Now OpenStack powers not only Rackspace’s public cloud and suite of cloud products, but also our Rackspace Private Cloud Software (Alamo), which delivers an OpenStack-powered private cloud in just minutes. Really, it’s that simple: You can download it for free, enter some IPs and basic credentials, go get a cup of coffee and come back to a fully-configured private cloud.
It’s a step toward true IT-as-a-Service; IT delivered seamlessly that doesn’t require manual updates or upgrades. It just works. You don’t have to worry about the hardware, the host OS, hypervisors or any other component. Alamo is a step in that direction. It’s already been downloaded in roughly 150 countries on all seven continents; by just over a quarter of the Fortune 100 and more than 100 colleges, universities and research centers.
Rackspace Private Cloud Software eliminates the headache of having to worry about dozens of different configurations. We provide an open cloud environment that marries the speed and scalability of our OpenStack-based public cloud with the control and reliability of a private, dedicated cloud environment.

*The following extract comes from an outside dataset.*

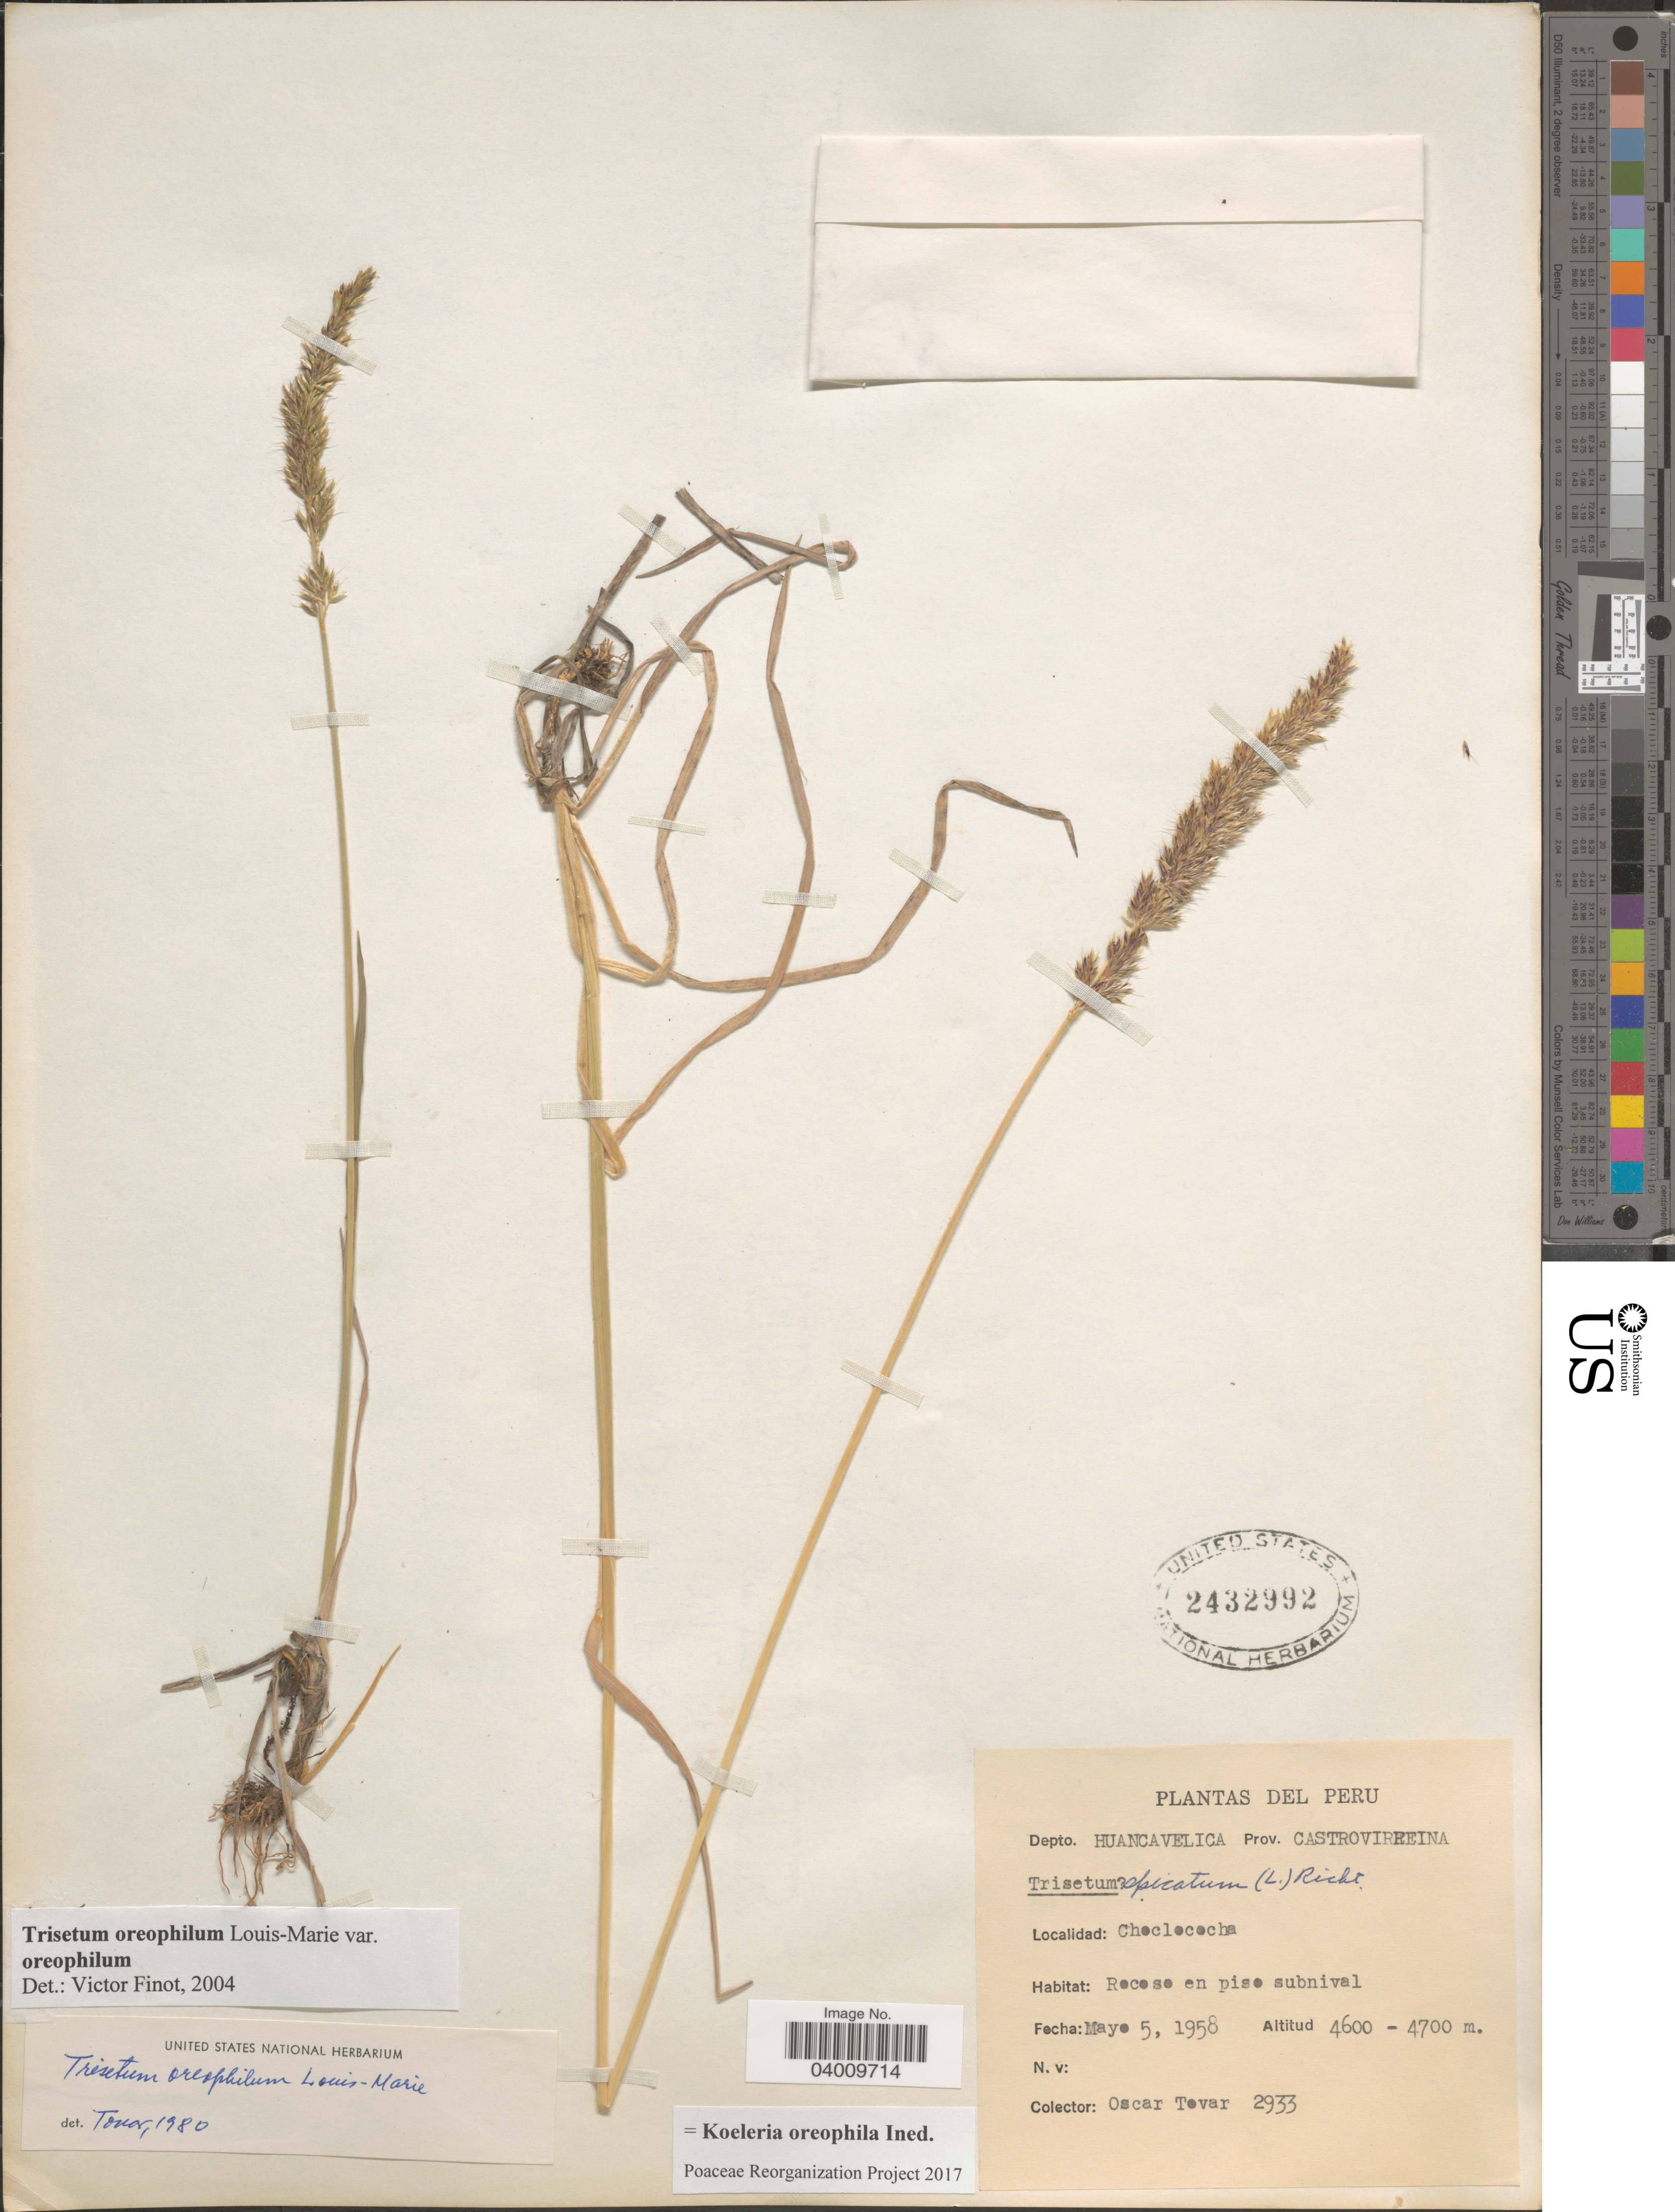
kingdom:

This delivers on another one of our promises: the ability to deploy an open cloud anywhere, whether it’s in our data center, your data center or in another data center altogether. It fulfills the vision of having OpenStack everywhere. I like to say “my place, or yours?” It’s in public and private clouds, it’s in your data center, our data centers or in a co-lo facility and you can run like Rackspace and run like an enterprise.
It’s true IT-as-a-Service for customers. Customers deploying OpenStack have the option of having Rackspace support the software and actually run the environment for them, meaning that the same teams that operate our cloud can do the same for yours: monitor it and respond to events; patch it; upgrade it with every new build; plan for capacity additions; deploy best practices; test it and more. Basically, we take care of everything for you. You get an API and an infrastructure that just works. It’s everything you get from a public cloud, but delivered as a private cloud in your data center. You then can truly free resources from working on commodity infrastructure and instead work on the applications that sit on top – the parts that really differentiate your business.
That’s where we are today. It’s incredibly impressive to see how far OpenStack has come since we first started with rCloud, Sangria and a stack of pancakes almost three years ago. I am both proud and humbled to have been involved since the first email was sent, and I’m even more excited about what’s coming in the future.
We bet our company on OpenStack; and I can’t think of a better bet.